The End of an Era: GM Produces its last Big Block Engine by Gregory Hilton

After 51 years in production, General Motors this week produced its last big block V8 engine. These were the power plants for the high performance cars – Corvette, Camaro, Impala SS, GTO, Firebird, and numerous heavy duty pickups. The autos were at first called muscle cars, and over five million big blocks were built at six GM plants.
The engine design was updated many times since 1958, and its versatility and power was the reason it stayed in production. According to “Car and Driver” magazine, “The only people who could possibly be happy at the death of the big blocks are ones who haven’t owned or experienced one. If you wanted an engine that could pull your house trailer up Pike’s Peak, this was it.”
Unfortunately, they were also beasts at the fuel pump. The future now belongs to small displacement V6 turbo engines which will meet the new fuel economy requirements.

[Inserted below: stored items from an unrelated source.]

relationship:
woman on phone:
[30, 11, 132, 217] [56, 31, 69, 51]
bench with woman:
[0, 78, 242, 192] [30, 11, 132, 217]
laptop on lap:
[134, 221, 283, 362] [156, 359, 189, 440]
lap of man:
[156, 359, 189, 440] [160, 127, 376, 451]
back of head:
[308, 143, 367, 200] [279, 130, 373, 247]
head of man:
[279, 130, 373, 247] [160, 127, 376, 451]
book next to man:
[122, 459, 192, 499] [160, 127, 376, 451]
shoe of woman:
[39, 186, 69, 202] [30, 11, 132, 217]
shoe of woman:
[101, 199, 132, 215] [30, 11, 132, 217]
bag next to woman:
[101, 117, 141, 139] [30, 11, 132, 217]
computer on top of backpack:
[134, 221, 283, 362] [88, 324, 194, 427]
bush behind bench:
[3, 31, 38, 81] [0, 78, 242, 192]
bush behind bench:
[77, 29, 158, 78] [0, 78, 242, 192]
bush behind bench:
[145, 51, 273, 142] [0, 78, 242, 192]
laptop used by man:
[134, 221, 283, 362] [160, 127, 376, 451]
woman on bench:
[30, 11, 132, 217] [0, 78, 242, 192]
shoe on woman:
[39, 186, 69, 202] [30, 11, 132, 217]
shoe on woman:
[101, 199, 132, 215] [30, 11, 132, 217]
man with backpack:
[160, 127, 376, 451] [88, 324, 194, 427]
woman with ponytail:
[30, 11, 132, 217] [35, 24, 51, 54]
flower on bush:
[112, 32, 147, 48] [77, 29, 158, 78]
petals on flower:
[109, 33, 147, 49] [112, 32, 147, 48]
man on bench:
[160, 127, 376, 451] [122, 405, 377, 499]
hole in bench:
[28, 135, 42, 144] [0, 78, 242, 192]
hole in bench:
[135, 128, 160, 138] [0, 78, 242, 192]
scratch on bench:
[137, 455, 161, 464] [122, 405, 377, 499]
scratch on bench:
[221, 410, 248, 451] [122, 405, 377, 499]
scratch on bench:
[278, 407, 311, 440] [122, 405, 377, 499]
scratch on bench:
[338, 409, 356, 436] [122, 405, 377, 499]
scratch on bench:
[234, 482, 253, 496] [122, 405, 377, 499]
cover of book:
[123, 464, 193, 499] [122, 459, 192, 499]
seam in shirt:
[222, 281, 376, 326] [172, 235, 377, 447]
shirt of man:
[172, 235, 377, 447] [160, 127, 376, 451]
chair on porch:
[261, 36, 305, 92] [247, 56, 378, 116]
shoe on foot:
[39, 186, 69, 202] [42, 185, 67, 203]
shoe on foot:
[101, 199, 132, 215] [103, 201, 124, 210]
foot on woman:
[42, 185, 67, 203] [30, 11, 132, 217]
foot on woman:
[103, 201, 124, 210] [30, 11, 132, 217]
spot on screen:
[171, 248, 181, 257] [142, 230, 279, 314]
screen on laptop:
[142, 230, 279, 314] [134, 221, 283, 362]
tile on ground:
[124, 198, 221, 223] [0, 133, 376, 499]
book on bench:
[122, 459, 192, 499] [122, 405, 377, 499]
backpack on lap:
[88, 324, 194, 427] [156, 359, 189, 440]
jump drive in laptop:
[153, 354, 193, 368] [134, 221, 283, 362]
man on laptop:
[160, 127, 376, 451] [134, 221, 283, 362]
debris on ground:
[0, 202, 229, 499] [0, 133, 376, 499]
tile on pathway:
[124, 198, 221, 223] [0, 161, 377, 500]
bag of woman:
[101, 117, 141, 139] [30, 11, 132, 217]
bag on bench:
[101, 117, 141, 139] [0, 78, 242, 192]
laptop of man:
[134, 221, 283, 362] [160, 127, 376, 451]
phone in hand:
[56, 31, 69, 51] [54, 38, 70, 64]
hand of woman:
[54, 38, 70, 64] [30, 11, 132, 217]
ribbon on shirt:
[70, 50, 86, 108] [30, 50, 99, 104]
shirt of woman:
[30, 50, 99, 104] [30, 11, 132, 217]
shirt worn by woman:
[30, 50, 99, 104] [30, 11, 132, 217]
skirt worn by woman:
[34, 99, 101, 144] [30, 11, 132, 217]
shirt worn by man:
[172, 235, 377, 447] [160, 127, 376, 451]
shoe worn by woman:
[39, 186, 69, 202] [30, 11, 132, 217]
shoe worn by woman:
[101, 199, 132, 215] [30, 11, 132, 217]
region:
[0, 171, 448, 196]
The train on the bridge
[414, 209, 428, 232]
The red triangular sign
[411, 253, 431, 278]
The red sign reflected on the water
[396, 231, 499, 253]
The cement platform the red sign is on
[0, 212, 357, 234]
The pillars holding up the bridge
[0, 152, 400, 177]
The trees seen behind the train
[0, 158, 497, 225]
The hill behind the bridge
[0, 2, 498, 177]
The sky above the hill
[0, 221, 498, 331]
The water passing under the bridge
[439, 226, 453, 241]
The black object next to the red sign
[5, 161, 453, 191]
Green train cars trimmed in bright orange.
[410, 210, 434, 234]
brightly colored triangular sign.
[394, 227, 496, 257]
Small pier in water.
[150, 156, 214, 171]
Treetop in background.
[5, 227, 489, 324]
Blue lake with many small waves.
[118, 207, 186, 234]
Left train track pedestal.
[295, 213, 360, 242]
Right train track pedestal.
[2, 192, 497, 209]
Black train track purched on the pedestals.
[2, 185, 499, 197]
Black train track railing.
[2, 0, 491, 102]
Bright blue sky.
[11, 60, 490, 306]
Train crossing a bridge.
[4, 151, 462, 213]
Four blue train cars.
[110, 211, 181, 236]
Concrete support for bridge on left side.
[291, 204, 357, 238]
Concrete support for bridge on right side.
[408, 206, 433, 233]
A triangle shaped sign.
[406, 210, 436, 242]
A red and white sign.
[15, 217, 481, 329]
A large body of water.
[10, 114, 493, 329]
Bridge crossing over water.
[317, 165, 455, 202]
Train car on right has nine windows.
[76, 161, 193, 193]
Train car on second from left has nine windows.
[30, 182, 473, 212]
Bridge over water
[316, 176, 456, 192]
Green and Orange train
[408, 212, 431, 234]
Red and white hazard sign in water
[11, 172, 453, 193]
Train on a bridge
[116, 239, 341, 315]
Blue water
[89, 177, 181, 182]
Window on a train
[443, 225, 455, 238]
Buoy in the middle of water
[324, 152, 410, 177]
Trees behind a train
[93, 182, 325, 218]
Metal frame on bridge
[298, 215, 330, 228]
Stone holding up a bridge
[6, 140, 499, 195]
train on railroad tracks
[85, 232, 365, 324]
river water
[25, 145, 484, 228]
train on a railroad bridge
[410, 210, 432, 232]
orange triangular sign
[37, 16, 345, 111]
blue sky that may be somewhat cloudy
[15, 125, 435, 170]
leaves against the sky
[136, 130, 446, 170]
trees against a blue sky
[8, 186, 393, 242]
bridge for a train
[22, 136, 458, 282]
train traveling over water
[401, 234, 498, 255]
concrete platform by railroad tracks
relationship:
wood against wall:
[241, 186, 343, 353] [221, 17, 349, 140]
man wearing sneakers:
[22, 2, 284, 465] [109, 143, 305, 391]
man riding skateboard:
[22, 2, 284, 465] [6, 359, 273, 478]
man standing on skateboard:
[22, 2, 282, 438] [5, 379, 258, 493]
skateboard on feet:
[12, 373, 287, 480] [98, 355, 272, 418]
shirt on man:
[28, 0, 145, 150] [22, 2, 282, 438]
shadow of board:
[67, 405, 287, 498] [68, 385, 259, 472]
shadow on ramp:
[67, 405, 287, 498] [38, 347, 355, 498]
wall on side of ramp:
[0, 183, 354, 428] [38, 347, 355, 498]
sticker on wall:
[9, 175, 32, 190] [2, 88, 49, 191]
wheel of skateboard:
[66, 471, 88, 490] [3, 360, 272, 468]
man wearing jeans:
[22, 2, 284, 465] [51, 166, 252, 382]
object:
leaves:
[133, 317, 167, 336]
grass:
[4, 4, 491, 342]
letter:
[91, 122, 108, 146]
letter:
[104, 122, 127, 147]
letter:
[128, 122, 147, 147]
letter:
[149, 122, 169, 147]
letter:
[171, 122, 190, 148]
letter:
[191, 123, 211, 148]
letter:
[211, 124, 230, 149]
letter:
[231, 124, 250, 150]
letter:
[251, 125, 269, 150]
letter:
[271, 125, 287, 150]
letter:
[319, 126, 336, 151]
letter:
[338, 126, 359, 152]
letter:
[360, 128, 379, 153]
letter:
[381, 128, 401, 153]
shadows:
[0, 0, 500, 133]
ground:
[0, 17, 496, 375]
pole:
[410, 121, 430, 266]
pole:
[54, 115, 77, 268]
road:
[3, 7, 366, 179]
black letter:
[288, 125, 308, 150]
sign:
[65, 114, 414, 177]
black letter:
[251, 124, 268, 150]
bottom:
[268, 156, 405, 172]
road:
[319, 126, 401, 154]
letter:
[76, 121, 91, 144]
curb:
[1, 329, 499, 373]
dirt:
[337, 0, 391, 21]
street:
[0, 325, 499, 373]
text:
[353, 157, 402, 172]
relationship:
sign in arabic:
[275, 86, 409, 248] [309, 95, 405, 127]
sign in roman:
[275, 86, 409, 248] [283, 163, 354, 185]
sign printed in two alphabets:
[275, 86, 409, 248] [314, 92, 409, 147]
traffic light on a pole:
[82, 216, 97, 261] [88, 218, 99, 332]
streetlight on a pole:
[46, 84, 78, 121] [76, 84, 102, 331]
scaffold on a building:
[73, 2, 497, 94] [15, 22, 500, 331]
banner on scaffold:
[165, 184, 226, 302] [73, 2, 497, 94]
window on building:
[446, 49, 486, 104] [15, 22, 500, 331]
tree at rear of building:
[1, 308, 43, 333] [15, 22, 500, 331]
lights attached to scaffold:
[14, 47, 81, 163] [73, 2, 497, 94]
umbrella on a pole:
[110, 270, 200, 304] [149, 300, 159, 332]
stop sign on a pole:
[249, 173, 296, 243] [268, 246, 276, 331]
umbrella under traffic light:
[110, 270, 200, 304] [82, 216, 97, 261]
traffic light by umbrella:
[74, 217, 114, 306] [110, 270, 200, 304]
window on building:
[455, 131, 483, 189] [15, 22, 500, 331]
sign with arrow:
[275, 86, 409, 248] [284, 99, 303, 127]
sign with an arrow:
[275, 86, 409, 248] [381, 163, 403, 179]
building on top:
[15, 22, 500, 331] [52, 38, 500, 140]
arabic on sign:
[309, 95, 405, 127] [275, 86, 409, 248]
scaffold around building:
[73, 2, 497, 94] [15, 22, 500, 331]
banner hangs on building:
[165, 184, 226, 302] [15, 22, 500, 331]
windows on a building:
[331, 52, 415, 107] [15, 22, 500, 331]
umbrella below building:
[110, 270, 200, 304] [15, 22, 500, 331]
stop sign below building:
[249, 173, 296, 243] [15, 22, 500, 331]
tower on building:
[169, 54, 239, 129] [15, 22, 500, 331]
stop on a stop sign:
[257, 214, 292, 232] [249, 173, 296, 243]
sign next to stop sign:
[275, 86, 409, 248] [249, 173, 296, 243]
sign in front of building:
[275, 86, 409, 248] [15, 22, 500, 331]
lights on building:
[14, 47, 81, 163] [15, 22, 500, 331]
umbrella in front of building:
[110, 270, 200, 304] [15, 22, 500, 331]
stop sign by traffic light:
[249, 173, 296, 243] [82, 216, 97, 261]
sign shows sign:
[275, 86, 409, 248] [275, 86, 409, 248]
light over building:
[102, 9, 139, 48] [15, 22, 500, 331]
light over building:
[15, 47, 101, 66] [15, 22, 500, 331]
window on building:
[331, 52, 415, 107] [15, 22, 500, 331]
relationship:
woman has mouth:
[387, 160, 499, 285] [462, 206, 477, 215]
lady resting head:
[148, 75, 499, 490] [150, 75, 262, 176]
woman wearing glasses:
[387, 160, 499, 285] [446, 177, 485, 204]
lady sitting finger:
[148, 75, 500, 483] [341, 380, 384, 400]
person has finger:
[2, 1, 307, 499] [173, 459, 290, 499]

Times do change but that in no way makes the accomplishments of the big blocks any less impressive.
Today the two extra cylinders in a V8 are considered a waste of gasoline, and this is apparent in the current Corvette which is rated at 16 city and 19 highway mpg.
That will change. By 2016, automobiles manufactured in the United States will have to operate at 35.5 miles per gallon. Europe already has a 40 mpg standard. The new requirements will cost Americans an average of $1300 a vehicle.
The increased CAFE standards (Corporate Average Fuel Economy) will also mean an increase in automobile accident fatalities. This is because manufacturers will meet the new fuel standards by building smaller cars and trucks with lighter but more fragile material. This will protect motorists less during automobile accidents.
The National Academy of Sciences estimates the increased motorist deaths from small cars at 1,300 to 2,600/year. That is far higher than our casualties in Iraq and Afghanistan combined, and it is on the magnitude of the Vietnam War.
The major reason for increasing the CAFE standards is to reduce greenhouse gases. According to the Heritage Foundation, cars and trucks subject to the increase CAFÉ standards generate only 1.5% of greenhouse gases. The new standards will decrease greenhouse gases by only one half of one percent.